Impact
Within the Linux kernel's i40e network driver, a tracepoint assignment mistakenly uses get_cpu() without a subsequent put_cpu() call, causing the preempt_count to remain incremented. This preemption counter leak can disturb kernel scheduling logic, potentially leading to kernel instability or a localized denial of service if the counter remains erroneously high. The weakness is a code‑handling defect (CWE‑911) that allows an unintended persistence of a scheduling counter.
Affected Systems
Any Linux kernel build that includes the i40e driver, encompassing most generic Linux distributions, may contain the vulnerable code.
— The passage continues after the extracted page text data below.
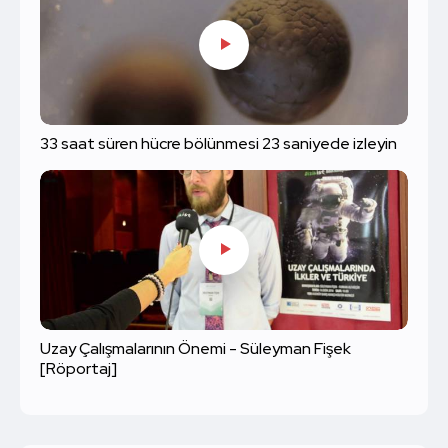
33 saat süren hücre bölünmesi 23 saniyede izleyin
Uzay Çalışmalarının Önemi - Süleyman Fişek
[Röportaj]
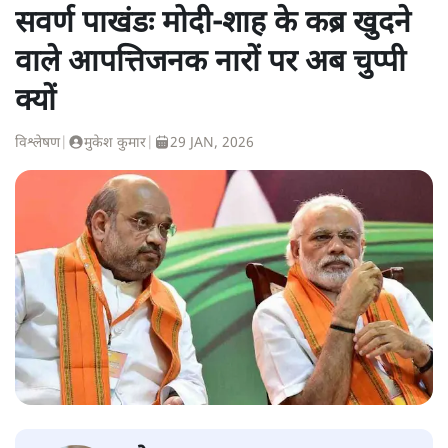
सवर्ण पाखंडः मोदी-शाह के कब्र खुदने
वाले आपत्तिजनक नारों पर अब चुप्पी
क्यों
विश्लेषण
|
मुकेश कुमार
|
29 JAN, 2026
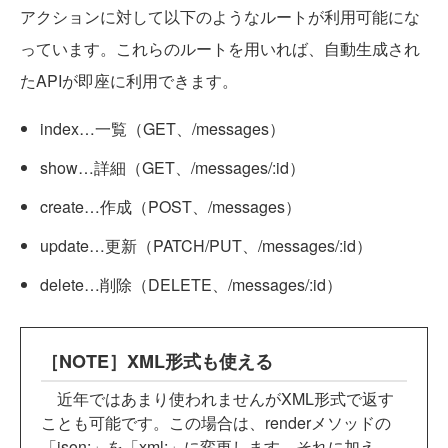
アクションに対して以下のようなルートが利用可能にな
っています。これらのルートを用いれば、自動生成され
たAPIが即座に利用できます。
index…一覧（GET、/messages）
show…詳細（GET、/messages/:id）
create…作成（POST、/messages）
update…更新（PATCH/PUT、/messages/:id）
delete…削除（DELETE、/messages/:id）
［NOTE］XML形式も使える
近年ではあまり使われませんがXML形式で返す
ことも可能です。この場合は、renderメソッドの
「json:」を「xml:」に変更します。それに加え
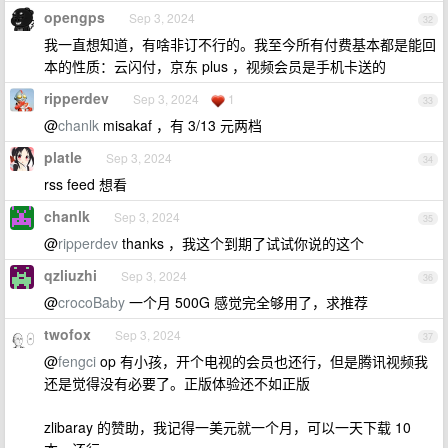
opengps
Sep 3, 2024
32
我一直想知道，有啥非订不行的。我至今所有付费基本都是能回
本的性质：云闪付，京东 plus ，视频会员是手机卡送的
ripperdev
Sep 3, 2024
1
33
@
chanlk
misakaf ，有 3/13 元两档
platle
Sep 3, 2024
34
rss feed 想看
chanlk
Sep 3, 2024
35
@
ripperdev
thanks ，我这个到期了试试你说的这个
qzliuzhi
Sep 3, 2024
36
@
crocoBaby
一个月 500G 感觉完全够用了，求推荐
twofox
Sep 3, 2024
37
@
fengci
op 有小孩，开个电视的会员也还行，但是腾讯视频我
还是觉得没有必要了。正版体验还不如正版
zlibaray 的赞助，我记得一美元就一个月，可以一天下载 10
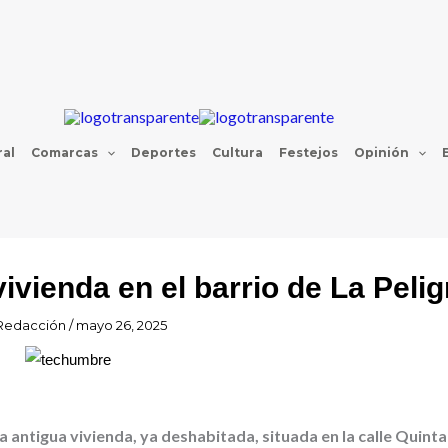
al
Comarcas
Deportes
Cultura
Festejos
Opinión
ivienda en el barrio de La Peli
Redacción
/
mayo 26, 2025
antigua vivienda, ya deshabitada, situada en la calle Quinta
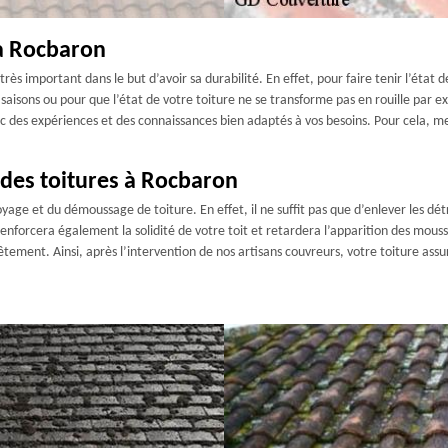
 à Rocbaron
très important dans le but d’avoir sa durabilité. En effet, pour faire tenir l’état 
 saisons ou pour que l’état de votre toiture ne se transforme pas en rouille par 
ec des expériences et des connaissances bien adaptés à vos besoins. Pour cela, m
des toitures à Rocbaron
oyage et du démoussage de toiture. En effet, il ne suffit pas que d’enlever les détr
enforcera également la solidité de votre toit et retardera l’apparition des mouss
ement. Ainsi, après l’intervention de nos artisans couvreurs, votre toiture assu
No specific kernel version range is provided, so systems running kernels with the unpatched i40e module are potentially impacted.
Risk and Exploitability
With a CVSS score of 5.5, the vulnerability is considered moderate in severity. The EPSS score is under 1 %, indicating a low probability of exploitation, and it is not listed in the CISA KEV catalog. Based on the description, it is inferred that exploitation would require a process executing with kernel privileges, as the issue resides in driver code during poll tracing. Therefore the exploitability is limited to local privileged contexts and is not publicly exploitable from a remote surface. The official fix involves replacing get_cpu() with smp_processor_id(), eliminating the preemption counter leak.